Pull out every line below that contains the word "электрик".

Dataset records:
--

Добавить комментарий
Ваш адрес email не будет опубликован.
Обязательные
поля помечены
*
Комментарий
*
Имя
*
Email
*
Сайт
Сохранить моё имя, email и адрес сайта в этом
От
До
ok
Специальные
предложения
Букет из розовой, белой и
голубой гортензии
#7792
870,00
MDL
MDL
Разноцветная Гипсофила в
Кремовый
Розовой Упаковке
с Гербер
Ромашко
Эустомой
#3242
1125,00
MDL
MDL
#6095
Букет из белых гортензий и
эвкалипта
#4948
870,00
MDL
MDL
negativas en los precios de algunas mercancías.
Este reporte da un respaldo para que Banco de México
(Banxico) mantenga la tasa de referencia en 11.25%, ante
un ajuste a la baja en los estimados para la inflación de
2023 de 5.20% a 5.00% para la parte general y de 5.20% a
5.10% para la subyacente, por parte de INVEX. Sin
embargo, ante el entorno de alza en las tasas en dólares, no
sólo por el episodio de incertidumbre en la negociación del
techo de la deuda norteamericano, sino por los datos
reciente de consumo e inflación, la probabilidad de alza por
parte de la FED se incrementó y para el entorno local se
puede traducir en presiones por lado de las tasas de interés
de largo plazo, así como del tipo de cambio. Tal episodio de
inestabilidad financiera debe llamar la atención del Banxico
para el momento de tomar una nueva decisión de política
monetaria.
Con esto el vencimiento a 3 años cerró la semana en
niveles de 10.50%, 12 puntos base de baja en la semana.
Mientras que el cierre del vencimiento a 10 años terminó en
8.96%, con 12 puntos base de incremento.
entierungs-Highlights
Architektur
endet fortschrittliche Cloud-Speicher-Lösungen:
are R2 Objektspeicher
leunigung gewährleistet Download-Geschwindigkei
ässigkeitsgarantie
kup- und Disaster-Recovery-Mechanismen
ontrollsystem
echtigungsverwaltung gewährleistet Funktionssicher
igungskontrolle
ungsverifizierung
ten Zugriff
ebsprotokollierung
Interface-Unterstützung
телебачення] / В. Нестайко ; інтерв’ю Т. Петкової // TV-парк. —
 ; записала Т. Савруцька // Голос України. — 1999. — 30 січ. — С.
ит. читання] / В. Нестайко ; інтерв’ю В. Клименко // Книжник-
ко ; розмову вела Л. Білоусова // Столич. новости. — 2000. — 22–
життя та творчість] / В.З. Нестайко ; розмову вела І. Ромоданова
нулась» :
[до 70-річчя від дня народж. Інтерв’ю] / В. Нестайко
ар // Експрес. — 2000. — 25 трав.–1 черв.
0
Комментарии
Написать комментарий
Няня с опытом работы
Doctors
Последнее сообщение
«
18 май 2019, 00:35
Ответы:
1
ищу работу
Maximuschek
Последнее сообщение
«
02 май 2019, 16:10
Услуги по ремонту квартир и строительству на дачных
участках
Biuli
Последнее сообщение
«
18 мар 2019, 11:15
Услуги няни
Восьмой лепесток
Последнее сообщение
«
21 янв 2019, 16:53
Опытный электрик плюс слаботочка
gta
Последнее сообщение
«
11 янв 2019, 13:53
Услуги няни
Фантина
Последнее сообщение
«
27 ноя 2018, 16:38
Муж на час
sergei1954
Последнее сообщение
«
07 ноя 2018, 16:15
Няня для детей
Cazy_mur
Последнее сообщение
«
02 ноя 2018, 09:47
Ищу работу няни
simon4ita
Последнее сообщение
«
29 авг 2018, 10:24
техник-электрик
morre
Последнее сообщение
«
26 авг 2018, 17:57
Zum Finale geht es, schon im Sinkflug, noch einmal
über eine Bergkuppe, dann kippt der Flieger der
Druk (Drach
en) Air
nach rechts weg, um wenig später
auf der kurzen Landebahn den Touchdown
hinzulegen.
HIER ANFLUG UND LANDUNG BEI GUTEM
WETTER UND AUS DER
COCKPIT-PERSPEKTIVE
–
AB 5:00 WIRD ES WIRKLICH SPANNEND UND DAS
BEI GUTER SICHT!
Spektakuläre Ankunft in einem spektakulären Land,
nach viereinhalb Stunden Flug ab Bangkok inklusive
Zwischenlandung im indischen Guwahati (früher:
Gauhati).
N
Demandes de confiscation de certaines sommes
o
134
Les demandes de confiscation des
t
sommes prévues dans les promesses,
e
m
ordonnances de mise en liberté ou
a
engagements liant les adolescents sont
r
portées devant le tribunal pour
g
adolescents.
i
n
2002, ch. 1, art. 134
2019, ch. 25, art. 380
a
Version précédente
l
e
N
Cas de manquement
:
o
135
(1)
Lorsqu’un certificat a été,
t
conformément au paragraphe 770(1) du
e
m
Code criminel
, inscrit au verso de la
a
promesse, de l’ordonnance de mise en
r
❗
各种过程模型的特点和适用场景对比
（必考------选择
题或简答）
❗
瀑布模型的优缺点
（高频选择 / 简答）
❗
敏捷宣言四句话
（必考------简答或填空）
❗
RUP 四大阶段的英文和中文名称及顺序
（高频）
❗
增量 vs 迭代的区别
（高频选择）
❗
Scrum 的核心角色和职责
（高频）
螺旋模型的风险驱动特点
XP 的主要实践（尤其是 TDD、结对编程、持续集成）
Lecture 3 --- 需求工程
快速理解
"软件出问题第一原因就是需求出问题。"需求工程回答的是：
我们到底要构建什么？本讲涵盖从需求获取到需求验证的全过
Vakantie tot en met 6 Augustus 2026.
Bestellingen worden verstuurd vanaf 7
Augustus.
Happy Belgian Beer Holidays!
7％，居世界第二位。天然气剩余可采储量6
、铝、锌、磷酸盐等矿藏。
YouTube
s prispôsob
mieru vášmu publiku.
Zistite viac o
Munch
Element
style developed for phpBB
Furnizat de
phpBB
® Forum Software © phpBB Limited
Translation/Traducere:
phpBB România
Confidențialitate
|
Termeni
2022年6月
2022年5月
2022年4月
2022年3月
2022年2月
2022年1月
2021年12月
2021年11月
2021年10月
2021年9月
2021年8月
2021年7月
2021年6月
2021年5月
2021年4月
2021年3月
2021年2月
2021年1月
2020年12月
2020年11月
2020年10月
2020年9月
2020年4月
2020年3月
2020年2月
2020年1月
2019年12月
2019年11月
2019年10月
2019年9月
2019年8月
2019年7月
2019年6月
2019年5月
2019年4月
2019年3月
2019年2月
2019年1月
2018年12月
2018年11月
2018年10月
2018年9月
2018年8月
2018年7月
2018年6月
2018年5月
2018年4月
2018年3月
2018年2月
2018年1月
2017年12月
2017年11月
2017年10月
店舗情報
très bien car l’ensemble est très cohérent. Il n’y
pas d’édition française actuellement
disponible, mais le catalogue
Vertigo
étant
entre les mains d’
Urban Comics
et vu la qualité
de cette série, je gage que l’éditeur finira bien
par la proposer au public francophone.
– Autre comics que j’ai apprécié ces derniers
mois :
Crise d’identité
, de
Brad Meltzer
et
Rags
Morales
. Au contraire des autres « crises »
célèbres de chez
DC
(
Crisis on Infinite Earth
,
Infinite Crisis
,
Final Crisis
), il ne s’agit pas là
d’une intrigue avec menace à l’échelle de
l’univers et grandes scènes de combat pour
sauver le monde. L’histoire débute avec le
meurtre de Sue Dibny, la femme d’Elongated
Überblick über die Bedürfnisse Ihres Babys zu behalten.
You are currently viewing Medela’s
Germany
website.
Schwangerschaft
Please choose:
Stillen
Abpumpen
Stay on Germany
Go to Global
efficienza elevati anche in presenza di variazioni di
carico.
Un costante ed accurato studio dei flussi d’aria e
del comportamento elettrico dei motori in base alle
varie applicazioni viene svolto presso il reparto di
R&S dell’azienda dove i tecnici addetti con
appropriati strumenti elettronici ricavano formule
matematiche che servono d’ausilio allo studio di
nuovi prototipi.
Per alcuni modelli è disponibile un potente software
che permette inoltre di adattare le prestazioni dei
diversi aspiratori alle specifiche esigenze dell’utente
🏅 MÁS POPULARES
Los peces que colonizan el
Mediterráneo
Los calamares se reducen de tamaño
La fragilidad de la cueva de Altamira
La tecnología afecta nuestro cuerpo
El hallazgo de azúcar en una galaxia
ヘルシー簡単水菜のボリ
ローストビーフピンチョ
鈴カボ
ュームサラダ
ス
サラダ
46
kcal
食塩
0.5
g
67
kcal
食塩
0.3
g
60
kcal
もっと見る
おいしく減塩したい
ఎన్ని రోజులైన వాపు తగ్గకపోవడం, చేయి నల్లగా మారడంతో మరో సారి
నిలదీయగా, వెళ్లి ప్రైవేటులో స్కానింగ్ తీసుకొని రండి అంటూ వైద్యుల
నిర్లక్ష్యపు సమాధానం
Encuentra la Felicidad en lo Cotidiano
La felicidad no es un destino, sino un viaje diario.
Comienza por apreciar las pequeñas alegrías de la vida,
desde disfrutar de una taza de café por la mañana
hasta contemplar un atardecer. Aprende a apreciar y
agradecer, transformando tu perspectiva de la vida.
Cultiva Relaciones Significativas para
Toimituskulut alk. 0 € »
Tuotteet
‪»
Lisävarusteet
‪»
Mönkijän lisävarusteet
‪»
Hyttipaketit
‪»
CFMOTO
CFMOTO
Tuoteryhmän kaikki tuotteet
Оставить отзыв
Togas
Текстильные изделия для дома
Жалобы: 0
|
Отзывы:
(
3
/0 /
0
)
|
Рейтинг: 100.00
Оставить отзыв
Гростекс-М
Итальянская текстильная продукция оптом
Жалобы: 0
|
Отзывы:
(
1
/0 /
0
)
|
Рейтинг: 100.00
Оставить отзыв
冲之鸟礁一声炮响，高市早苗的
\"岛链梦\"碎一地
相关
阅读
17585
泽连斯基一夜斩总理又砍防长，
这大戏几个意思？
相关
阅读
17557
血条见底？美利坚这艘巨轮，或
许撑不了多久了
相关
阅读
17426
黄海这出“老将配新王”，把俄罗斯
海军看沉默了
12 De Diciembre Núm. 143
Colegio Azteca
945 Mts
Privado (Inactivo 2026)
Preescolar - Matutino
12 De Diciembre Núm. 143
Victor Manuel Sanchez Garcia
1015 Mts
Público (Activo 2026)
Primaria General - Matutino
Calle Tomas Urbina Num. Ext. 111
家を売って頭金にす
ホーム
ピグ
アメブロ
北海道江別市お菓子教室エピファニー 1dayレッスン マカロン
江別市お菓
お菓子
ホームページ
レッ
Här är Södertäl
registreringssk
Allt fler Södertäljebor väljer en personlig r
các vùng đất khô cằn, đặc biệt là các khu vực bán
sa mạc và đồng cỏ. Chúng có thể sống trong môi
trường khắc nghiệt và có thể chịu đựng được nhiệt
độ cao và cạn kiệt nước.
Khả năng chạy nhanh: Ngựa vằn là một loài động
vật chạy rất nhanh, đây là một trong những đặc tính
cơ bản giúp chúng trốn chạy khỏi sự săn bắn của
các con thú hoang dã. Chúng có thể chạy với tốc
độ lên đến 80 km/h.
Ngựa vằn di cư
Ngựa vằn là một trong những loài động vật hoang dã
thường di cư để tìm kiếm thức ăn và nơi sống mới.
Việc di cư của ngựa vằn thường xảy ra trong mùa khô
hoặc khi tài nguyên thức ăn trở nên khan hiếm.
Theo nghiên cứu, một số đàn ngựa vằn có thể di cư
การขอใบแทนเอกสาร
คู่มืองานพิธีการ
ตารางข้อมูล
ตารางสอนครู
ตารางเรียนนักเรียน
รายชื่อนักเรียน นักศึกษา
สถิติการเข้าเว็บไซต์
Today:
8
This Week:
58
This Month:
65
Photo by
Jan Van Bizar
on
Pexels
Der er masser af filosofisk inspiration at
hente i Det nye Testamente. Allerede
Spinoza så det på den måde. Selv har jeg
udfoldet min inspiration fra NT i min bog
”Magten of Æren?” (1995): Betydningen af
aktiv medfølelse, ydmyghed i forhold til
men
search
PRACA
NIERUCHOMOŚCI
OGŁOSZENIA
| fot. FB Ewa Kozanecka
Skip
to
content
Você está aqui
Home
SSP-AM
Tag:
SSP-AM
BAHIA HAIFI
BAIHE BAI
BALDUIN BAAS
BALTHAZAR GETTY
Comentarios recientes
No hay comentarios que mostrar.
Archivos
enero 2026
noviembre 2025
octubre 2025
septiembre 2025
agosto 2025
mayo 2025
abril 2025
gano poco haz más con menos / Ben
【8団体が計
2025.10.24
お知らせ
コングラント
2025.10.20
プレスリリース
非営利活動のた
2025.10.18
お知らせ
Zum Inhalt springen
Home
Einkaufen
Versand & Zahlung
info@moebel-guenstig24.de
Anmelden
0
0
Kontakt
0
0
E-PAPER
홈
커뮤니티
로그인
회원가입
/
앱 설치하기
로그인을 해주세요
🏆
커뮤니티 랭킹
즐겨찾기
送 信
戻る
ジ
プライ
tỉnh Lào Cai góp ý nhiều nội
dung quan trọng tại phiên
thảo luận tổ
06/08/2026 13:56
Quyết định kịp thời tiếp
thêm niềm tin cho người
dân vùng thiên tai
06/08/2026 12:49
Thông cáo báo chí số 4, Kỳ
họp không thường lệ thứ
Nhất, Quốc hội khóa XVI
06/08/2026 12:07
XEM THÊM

--

**TASK RESPONSE:**
Опытный электрик плюс слаботочка
техник-электрик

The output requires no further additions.